In her book, "The Language of Blood," Jane Jeonga Trenka writes,
"My forehead scrunches up, and I feel something like a burn rise up out of my chest and into my throat, behind the jaw, making my chin quiver, behind the nose and into the eyes, and I start to drip.
'Why did she give us away?' I ask my mommy, my little mouth curved into a tipped crescent moon, show-and-tell triumph somehow twisted into a wet question mark.
The rocking stops. She stands up swiftly, like a reflex, shedding me from her lap. I wait, thinking she will come back.
... She does not return."
Young children who have been adopted are like other children in many ways, and unlike other children in some ways.
Like other children, they ask questions. Like other children, they hear the answers. Like other children, they take their cues from their parents. When they bring up sensitive issues (sensitive to them, sensitive to parents, family, society) they do understand body language, they do notice hesitation or discomfort, they do hear tones and words that convey anger, hurt, or disgust. And on the other side, they also hear love, comfort, easy flow of language; they see smiles, feel hugs.
Unlike other children, they have questions about their histories that aren't the same histories as their parents. They can enjoy and cherish the history and people they claim by law and name (through adoption) but they also have a history and people they claim by birth. No matter what age they join their adoptive families, even as newborns, they come with a genetic, ethnic/cultural, and biological history that remains uniquely their own.
If you negate that history, ignore it, or change it with your own perceptions, you deprive your child of something that belongs to her/him.
It's important to take cues from your child. At the beginning, the adoption story is the parents' story (the whys and hows of the adoption journey) - but at some point, different for each child, the child starts to take ownership and parents have to *relinquish* the child's part to him/her.

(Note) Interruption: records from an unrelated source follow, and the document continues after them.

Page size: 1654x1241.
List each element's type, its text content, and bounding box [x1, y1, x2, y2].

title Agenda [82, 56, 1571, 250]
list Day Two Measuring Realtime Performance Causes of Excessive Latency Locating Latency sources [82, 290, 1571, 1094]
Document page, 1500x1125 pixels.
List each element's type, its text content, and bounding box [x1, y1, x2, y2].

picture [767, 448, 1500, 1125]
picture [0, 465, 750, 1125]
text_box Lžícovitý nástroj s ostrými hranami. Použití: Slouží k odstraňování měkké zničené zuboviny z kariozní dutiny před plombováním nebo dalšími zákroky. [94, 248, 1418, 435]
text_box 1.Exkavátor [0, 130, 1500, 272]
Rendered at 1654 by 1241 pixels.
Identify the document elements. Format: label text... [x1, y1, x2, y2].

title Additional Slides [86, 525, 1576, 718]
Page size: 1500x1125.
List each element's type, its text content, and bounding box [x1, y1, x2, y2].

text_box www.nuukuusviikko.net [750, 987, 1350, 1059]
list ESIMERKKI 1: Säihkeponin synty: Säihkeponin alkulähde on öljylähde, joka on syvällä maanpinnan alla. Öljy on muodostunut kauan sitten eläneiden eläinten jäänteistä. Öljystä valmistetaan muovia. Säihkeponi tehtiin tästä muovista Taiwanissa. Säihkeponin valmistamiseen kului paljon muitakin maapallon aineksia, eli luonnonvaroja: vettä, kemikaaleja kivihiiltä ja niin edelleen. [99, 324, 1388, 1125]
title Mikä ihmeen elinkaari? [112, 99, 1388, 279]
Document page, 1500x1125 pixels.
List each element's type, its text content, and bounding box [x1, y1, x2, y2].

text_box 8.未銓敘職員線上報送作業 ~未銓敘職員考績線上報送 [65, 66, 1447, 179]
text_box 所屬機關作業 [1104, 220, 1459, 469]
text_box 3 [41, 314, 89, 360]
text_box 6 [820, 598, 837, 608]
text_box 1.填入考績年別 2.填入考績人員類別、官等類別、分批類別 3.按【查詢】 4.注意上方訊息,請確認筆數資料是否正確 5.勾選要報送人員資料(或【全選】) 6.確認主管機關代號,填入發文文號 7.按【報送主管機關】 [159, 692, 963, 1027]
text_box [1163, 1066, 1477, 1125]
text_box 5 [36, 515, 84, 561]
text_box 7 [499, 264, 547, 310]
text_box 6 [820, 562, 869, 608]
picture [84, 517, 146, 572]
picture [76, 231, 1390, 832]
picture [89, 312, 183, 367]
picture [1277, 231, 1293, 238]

It's also important for adoptive parents (like ALL parents) to take notice of their child's learning style (visual? auditory? role playing? etc.) and offer opportunities for the child to take over the story and/or ask questions in that context. It's not easy and it's not always comfortable to walk the very fine line between bringing it up too often or not often enough, between asking too many or too few questions about the child's feelings.
Why some adopted children don't talk to their parents about having been adopted:
- don't know they can
- 'sense' it's uncomfortable
- hear negative words/tones in adoption story
- control issues - parents try to direct the story
- openly negative reaction to bringing it up
- parents don't talk... children follow parents' lead
- overkill - parents talk about it all the time
How do you keep an open dialog in your family? How has the telling of the story changed over time with your child's participation? How would you help another family get started?